Faced with mounting consumer complaints and intense media coverage of a series of accidents and deaths caused by rollovers of its Explorer sport utility vehicles, Ford Motor Co. established a high-tech "war room" at its headquarters in a matter of hours. The proprietors: the company's five-person quick-response executive IT support team.
According to James Yost, Ford's CIO, that team provided senior-level managers with what he described as "instant cyber-based capability" to manage the recall and replacement of the Bridgestone/Firestone Inc. tires the company believes lie at the heart of the rollover problem that has been implicated in more than 100 deaths in the U.S. alone.
The executive IT support team "scrambled" to set up that war room last month, with laptop computers plugged into the Ford worldwide network, Yost said. Since then, the team - which Yost said he considers "on duty 24 by seven" for the duration of the crisis - has tapped numerous resources of the information technology department, including massive data centers designed to support the company's engineering and credit departments.
A key task was importing tire warranty data from Firestone to help Ford assess the role the tires played in the rollovers. Since Ford "historically never kept such data," Yost said, Firestone had to transfer it in a variety of ways, including everything from mainframe tapes to electronic file transfer to paper records, "which have been keyed in," said Yost in an interview with Computerworld in Austin, Texas, at the annual Dell Computer Co. Direct Connect user conference.
Firestone didn't respond to requests for comment.
Yost said the tire warranty database was key to unraveling the rollover mystery, which the company has repeatedly said in public statements relates to problems with particular models of tires Firestone produced for the Explorer. That raw data, Yost explained, helped the company zero in what Yost called a "subset" of information related to the Explorer tires. The executive IT support team, he said, can create such a massive database in a day.
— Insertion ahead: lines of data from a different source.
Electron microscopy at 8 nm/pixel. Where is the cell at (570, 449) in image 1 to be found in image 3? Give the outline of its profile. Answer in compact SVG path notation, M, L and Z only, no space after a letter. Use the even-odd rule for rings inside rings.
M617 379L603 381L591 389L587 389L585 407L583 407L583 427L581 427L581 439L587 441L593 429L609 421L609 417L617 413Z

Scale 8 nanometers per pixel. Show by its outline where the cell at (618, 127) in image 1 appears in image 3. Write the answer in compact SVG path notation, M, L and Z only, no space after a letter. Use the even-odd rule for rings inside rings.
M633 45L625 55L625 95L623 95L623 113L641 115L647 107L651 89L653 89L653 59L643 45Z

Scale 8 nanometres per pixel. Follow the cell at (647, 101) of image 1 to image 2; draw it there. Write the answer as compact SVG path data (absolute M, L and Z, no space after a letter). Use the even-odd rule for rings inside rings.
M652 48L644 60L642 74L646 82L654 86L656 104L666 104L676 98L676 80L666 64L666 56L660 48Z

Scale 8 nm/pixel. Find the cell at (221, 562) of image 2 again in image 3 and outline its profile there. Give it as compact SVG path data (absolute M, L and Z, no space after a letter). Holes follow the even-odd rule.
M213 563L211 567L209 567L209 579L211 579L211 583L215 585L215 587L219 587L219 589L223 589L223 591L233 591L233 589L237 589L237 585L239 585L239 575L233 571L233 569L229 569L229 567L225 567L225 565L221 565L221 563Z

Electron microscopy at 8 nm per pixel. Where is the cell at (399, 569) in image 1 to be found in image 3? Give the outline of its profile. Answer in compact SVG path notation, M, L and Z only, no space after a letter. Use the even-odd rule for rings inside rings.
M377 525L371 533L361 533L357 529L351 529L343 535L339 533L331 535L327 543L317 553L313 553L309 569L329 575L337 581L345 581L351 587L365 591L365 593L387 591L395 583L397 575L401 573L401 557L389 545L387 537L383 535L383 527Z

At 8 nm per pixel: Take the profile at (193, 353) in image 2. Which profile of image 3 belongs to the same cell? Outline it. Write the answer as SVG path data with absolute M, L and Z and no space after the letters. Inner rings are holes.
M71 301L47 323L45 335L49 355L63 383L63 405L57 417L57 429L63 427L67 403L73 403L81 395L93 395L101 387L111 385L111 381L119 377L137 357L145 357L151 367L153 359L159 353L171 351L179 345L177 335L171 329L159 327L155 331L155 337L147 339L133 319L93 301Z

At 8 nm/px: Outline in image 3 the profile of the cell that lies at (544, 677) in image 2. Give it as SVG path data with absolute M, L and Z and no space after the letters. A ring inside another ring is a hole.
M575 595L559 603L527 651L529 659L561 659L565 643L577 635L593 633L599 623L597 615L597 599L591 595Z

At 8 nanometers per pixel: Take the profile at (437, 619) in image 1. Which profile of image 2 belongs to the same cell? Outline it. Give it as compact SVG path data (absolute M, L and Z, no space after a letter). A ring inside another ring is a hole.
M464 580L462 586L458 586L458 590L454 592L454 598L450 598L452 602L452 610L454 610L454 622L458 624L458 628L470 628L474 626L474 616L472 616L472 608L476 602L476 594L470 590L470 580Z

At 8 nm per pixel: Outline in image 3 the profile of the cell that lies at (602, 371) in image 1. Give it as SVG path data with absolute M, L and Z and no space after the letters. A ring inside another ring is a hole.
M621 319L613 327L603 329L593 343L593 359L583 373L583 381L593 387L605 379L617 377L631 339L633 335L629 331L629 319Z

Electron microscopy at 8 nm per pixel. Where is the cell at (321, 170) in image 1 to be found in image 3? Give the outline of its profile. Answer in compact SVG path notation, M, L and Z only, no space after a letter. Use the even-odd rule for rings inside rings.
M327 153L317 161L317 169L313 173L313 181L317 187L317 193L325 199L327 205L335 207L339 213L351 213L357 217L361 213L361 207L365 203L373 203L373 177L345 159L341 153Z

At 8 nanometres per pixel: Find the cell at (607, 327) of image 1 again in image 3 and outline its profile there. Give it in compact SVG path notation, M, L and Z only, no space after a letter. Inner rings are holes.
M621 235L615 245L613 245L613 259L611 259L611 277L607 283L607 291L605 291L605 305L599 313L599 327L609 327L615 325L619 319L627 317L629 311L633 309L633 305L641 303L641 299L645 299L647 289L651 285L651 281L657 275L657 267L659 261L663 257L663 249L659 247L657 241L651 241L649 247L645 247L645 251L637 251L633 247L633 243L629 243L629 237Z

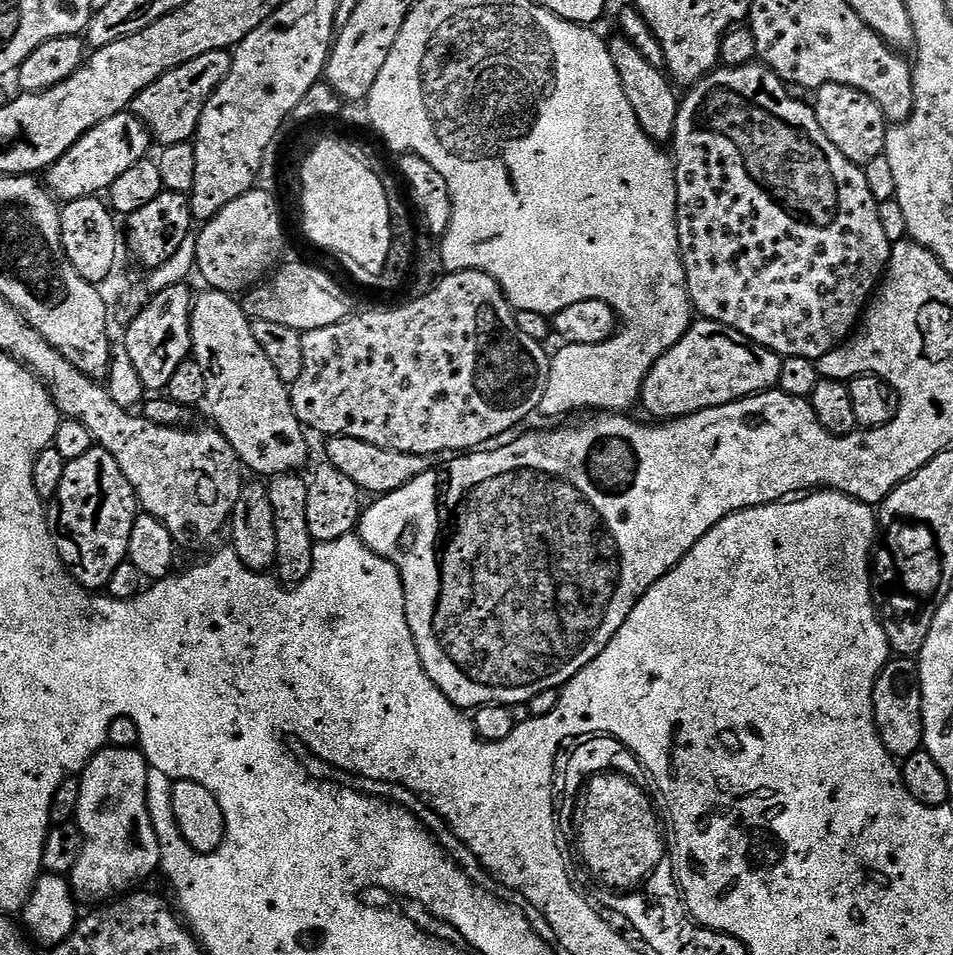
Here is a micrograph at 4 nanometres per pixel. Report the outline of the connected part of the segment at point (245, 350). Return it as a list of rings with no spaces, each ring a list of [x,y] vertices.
[[[213,290],[195,297],[191,355],[206,370],[204,404],[212,411],[211,423],[228,439],[241,465],[261,472],[264,478],[300,470],[308,460],[306,429],[292,409],[289,385],[278,378],[270,358],[262,354],[239,299]]]

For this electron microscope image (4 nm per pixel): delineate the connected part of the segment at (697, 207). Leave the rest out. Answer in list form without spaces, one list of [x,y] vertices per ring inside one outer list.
[[[759,62],[743,64],[737,68],[717,67],[704,79],[691,85],[680,102],[678,122],[670,141],[670,152],[674,157],[676,174],[676,225],[680,257],[686,274],[686,286],[692,299],[692,307],[705,320],[717,320],[750,338],[754,343],[777,352],[781,358],[797,356],[821,360],[830,350],[844,343],[852,335],[867,309],[878,285],[881,283],[888,259],[894,246],[882,231],[882,221],[878,218],[878,201],[866,186],[863,167],[851,164],[848,159],[822,134],[818,126],[815,107],[803,104],[796,96],[791,96],[789,85],[778,78],[769,68]]]

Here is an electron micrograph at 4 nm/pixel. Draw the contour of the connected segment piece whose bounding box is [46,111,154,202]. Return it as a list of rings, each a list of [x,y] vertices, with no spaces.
[[[131,111],[119,112],[94,126],[62,158],[58,158],[46,170],[46,187],[57,201],[67,202],[81,200],[87,196],[99,197],[107,193],[108,187],[119,178],[125,170],[130,170],[134,162],[149,155],[148,147],[154,141],[148,127]]]

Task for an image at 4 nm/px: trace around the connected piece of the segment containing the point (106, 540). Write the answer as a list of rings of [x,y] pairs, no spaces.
[[[93,446],[82,458],[65,463],[62,483],[56,499],[51,501],[47,518],[60,561],[81,588],[107,589],[110,574],[128,559],[130,530],[134,530],[137,515],[136,491],[126,482],[118,462],[114,462],[114,454]]]

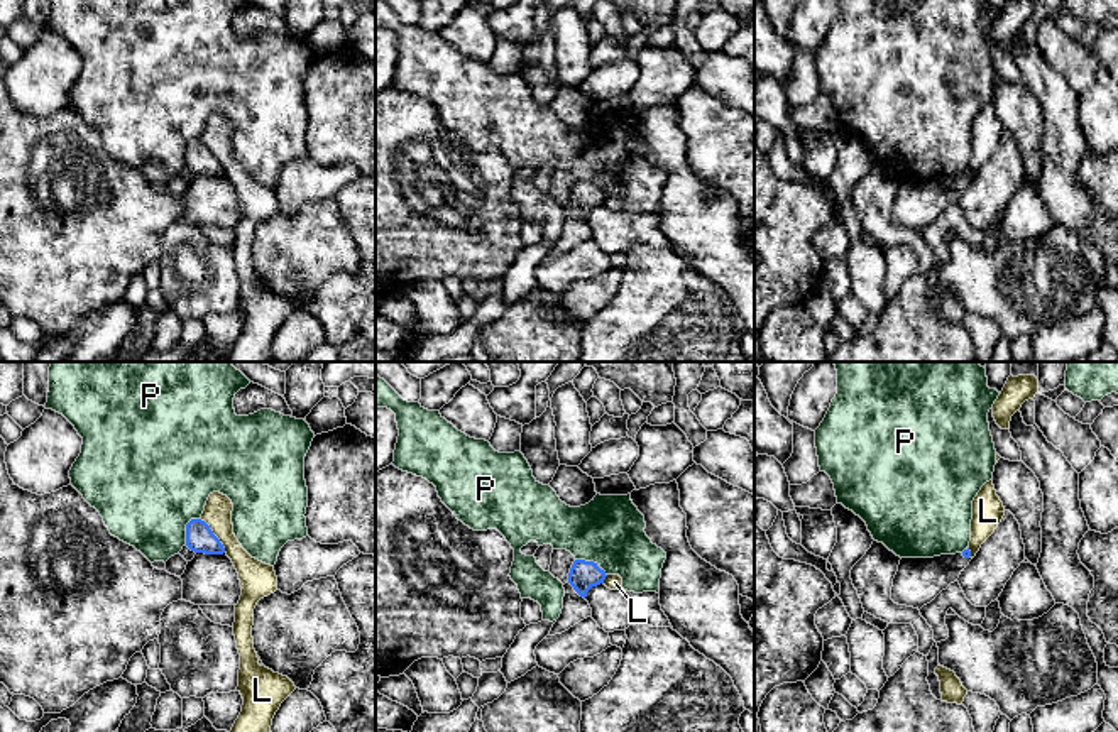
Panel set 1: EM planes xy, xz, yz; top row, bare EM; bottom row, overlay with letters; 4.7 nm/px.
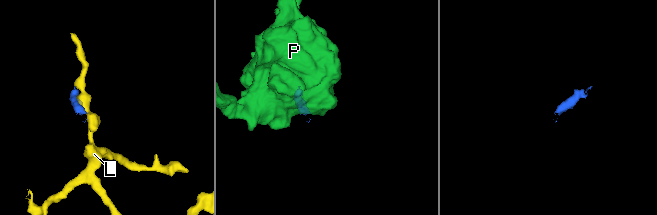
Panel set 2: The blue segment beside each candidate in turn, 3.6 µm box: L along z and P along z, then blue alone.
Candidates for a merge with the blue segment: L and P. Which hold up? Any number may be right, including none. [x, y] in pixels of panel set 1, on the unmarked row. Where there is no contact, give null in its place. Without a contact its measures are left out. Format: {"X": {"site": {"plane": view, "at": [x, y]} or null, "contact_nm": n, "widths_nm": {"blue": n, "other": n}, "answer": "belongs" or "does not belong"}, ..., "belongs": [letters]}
{"L": {"site": {"plane": "xy", "at": [213, 156]}, "contact_nm": 200, "widths_nm": {"blue": 140, "other": 140}, "answer": "does not belong"}, "P": {"site": {"plane": "xy", "at": [186, 149]}, "contact_nm": 150, "widths_nm": {"blue": 140, "other": 480}, "answer": "does not belong"}, "belongs": []}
While the executive IT support team has hands-on capabilities, Yost said, its real contribution to helping manage the rollover crisis has been its ability to tap into companywide IT resources. "If they don't have the capability, they can bring it in," he said. These resources include the company's large IT integration center, which is normally used to "stress, test and crash" systems but is now harnessed to help the senior IT staff support the rollover war room.
Steve Wilson, president of The Wilson Group, a crisis management consulting firm in Columbus, Ohio, said most large companies today have facilities available where they can organize for major crises and set up direct access to the information they need to manage the situation. However, getting caught off guard when technology is available to avoid such a crisis raises questions about Ford's system and how it was used, Wilson said.
"I don't think a company today should get caught off guard," said Wilson. In the case of the Ford and Firestone tire crisis, the data should have been funneled into a central repository, Wilson said. "The question is whether they didn't have that capability, didn't use it or didn't interpret the data correctly. The technology is there so that this type of thing should not have gone undetected."
Michael Schiff, director of data warehousing strategies at Sterling, Va.-based Current Analysis, said neither company should have been surprised by the crisis. "They should have been able to find out the commonalities concerning the defective tires and gotten a jump on this," said Schiff.
Schiff also said Ford and Firestone could have handled the customer relationship management aspect of the crisis, such as getting the information on the recall out to their distributors and direct consumers, much more efficiently. "They should be able to have immediately responded," he said. "The real question was, Did they have the incentive to do that?"
In addition, Joseph Marino, an Internet commerce analyst at Current Analysis, said there could have been serious problems with the information reporting chain. "The information is there, but it has to be reported," he said. "We don't know how many incidents were ever reported to the company or the National Highway Transportation Safety Administration," said Marino. "We just don't know."